En 1930 don Baltazar Brizuela tenía una pequeña finca ubicada en Quebrada Grande. Don Baltazar y su familia se dedicaban a la agricultura y ganadería.
También producían en la finca un queso que era muy gustado y cotizado por los locales.
Los quesos se prensaban en unos grandes moldes de madera que diseñó don Baltazar y que aun lucen como testigos de ese pasado.
Dichos moldes no eran hechos con clavos sino que las piezas de madera se unían con otro trozo de madera en forma circular
Los quesos se vendían en Quebrada Grande o en Liberia. A veces, era preferible hacer un trueque entre vecinos, lo cual era muy típico en esos tiempos. Por ejemplo; Don Baltazar daba el queso a otro productor amigo y a cambio obtenía granos, azúcar u otro producto.
En los años 1980 la ganadería pierde valor y muchos pobladores finqueros asustados de la mala situación económica que se les vino, se dedicaron a vender las tierras. Con mucha visión, don Baltazar va comprando las tierras que los vecinos van vendiendo.
Don Baltazar y su familia se deciden a formar una gran área protegida en la finca además de sus actividades ganaderas y agrícolas. Parques Nacionales ve con buenos ojos esta iniciativa ya que las tierras de la Finca Nueva Zelandia ayudan en la creación del Corredor Biológico llamado Rincón Cacao.

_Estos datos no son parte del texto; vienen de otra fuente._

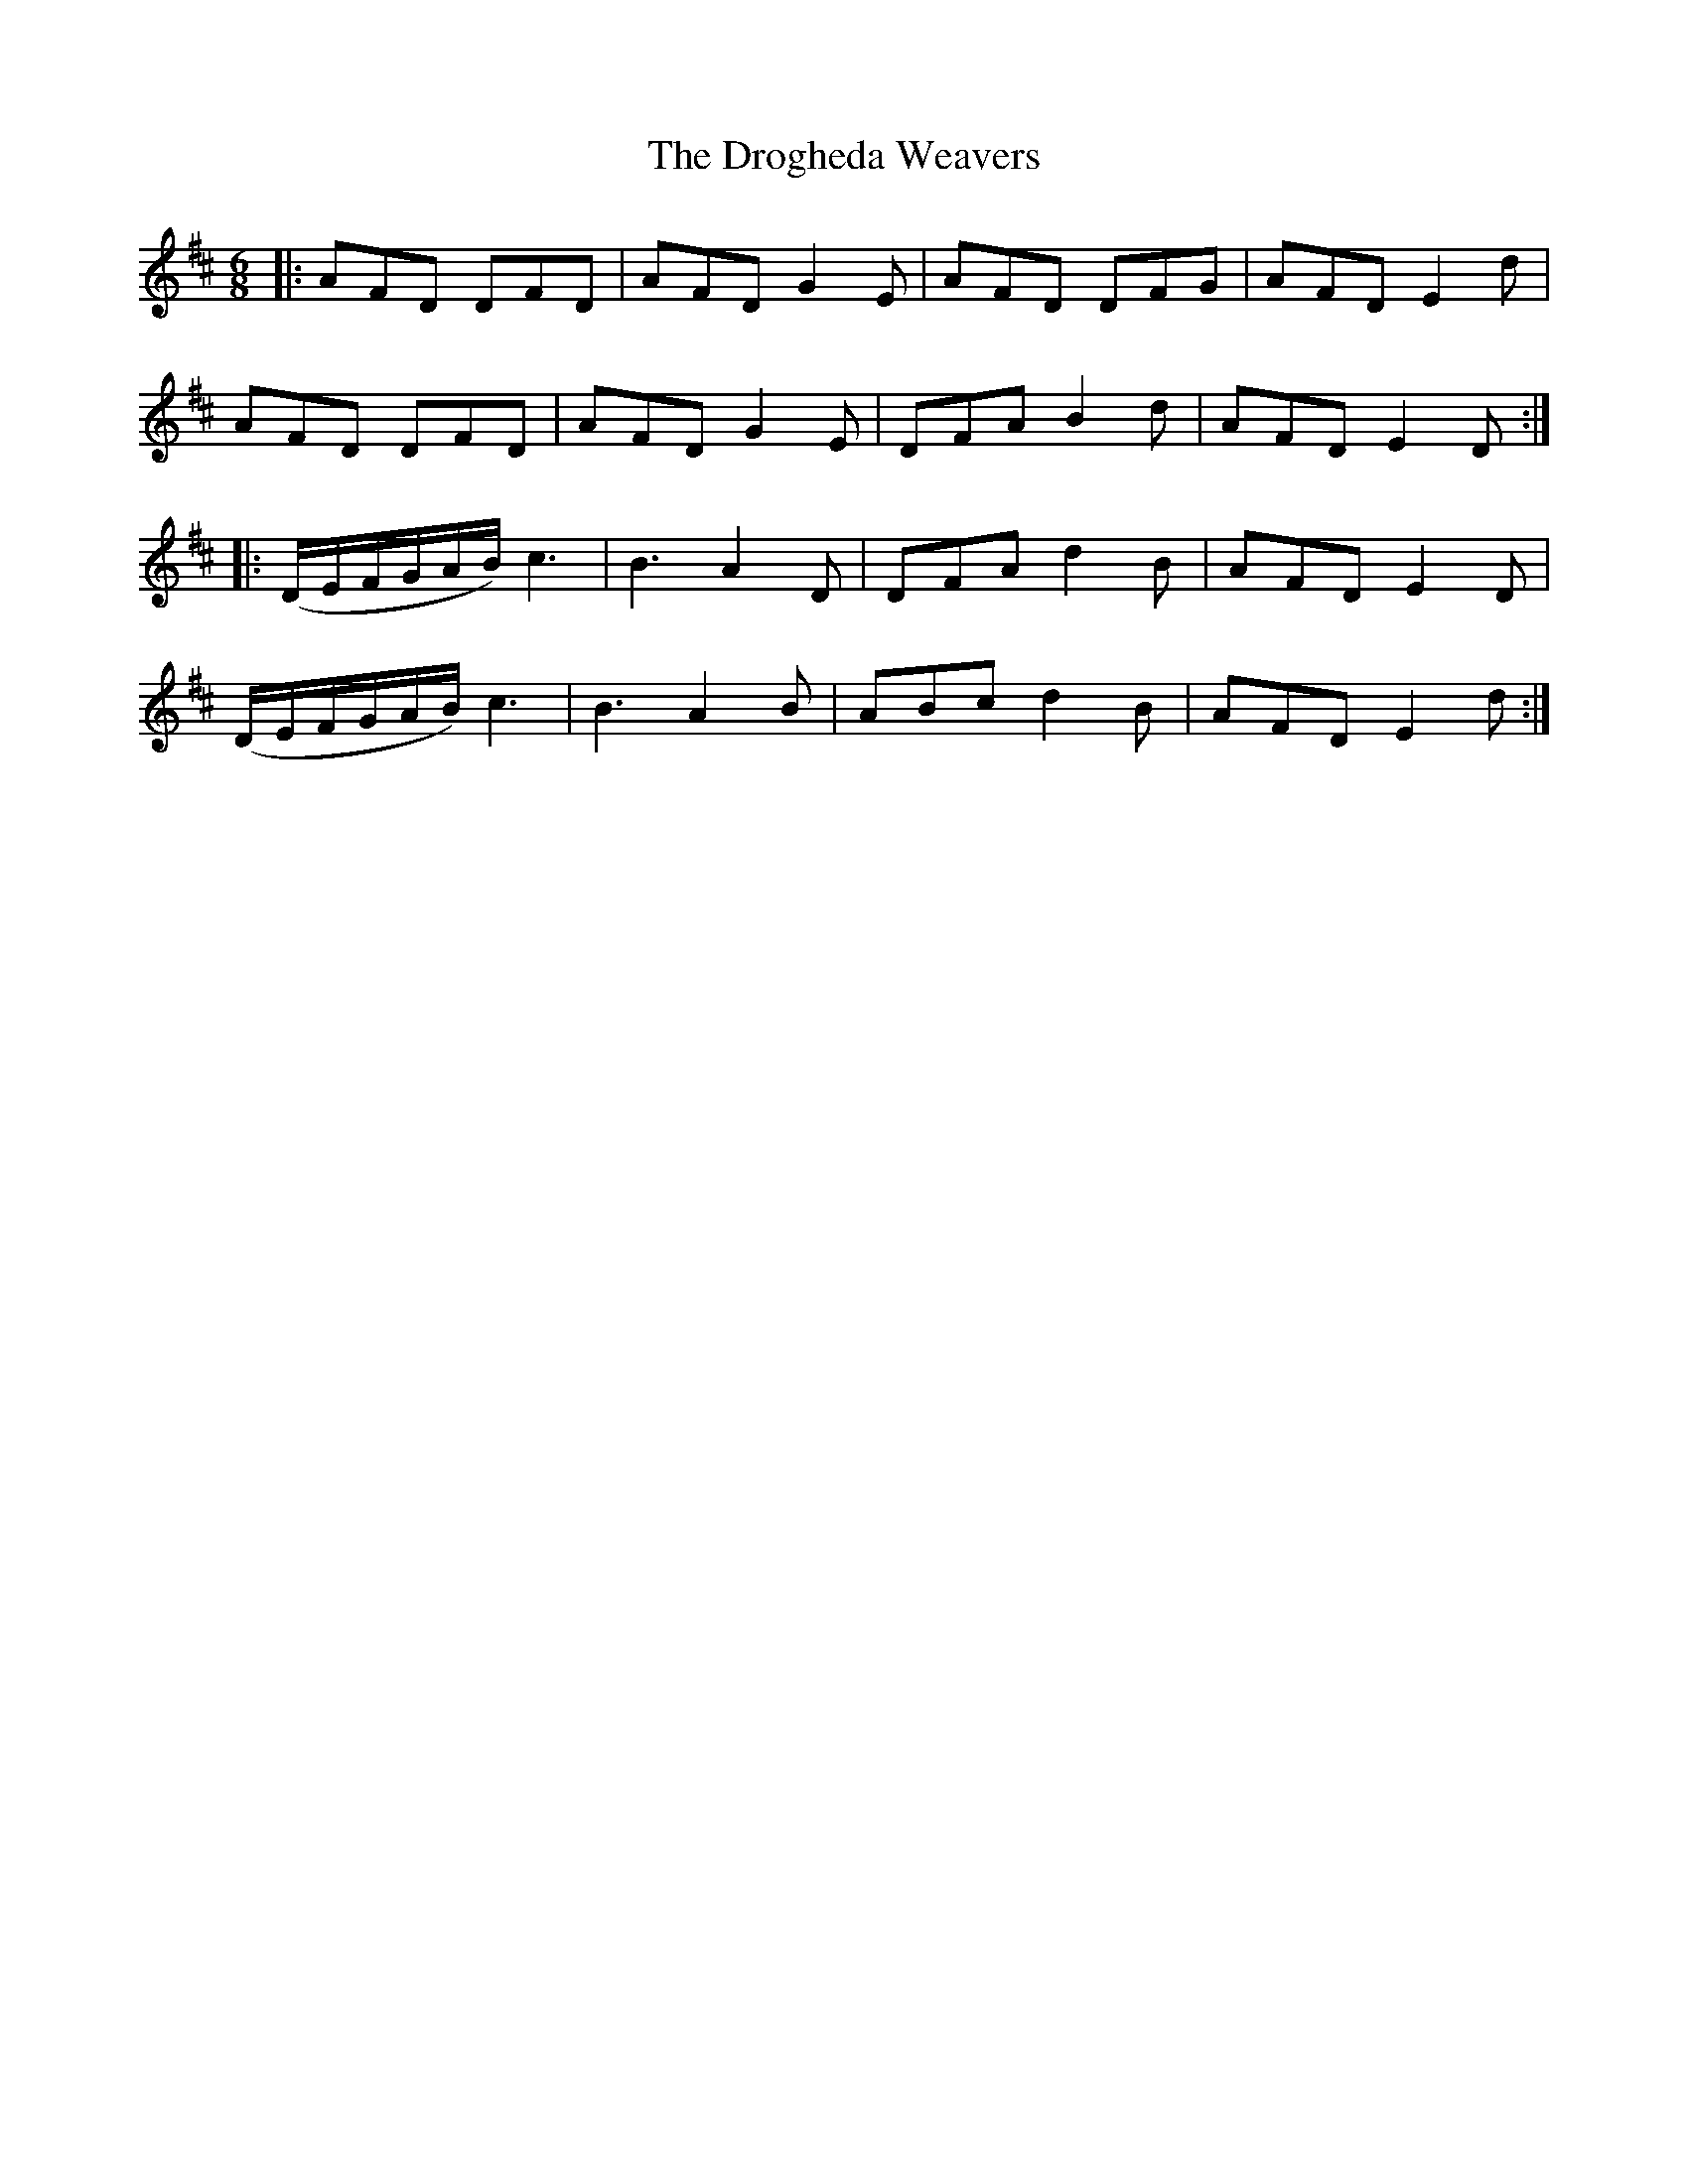 X: 10874
T: Drogheda Weavers, The
R: jig
M: 6/8
K: Dmajor
|:AFD DFD|AFD G2E|AFD DFG|AFD E2d|
AFD DFD|AFD G2E|DFA B2d|AFD E2D:|
|:(D/E/F/G/A/B/) c3|B3 A2D|DFA d2B|AFD E2D|
(D/E/F/G/A/B/) c3|B3 A2B|ABc d2B|AFD E2d:|

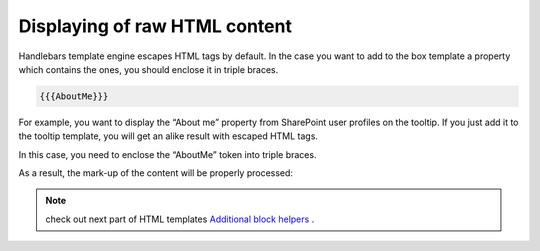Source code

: Displaying of raw HTML content
==============================

Handlebars template engine escapes HTML tags by default. In the case you want to add to the box template a property which contains the ones, you should enclose it in triple braces.


.. code::

   {{{AboutMe}}}


For example, you want to display the “About me” property from SharePoint user profiles on the tooltip. If you just add it to the tooltip template, you will get an alike result with escaped HTML tags.

In this case, you need to enclose the “AboutMe” token into triple braces.

As a result, the mark-up of the content will be properly processed:


.. image:: /../_static/img/html-templates/HTML_Escaped.png
    :alt: HTML Escaped


.. note:: check out next part of HTML templates `Additional block helpers <additional-block-helpers.html>`_ .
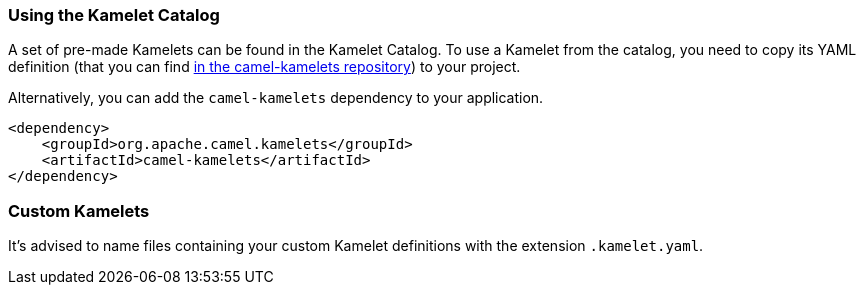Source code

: === Using the Kamelet Catalog

A set of pre-made Kamelets can be found in the Kamelet Catalog.
To use a Kamelet from the catalog, you need to copy its YAML definition (that you can find https://github.com/apache/camel-kamelets/[in the camel-kamelets repository]) to your project.

Alternatively, you can add the `camel-kamelets` dependency to your application.

[source,xml]
----
<dependency>
    <groupId>org.apache.camel.kamelets</groupId>
    <artifactId>camel-kamelets</artifactId>
</dependency>
----

=== Custom Kamelets

It's advised to name files containing your custom Kamelet definitions with the extension `.kamelet.yaml`.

En el año 2000 es cuando la familia Brizuela decide incursionar en el campo del turismo para diversificar la producción y abren el albergue Curubanda. En el año 2002 se empieza a trabajar en turismo ecológico con una agencia española que aun operan junto con Curubanda. En la actualidad Curubanda tiene 4 habitaciones con sus baños privados. Área de restaurante y recepción.
Desde Curubanda se pueden visitar los volcanes Cacao, Rincón de la vieja y un tour al pueblo.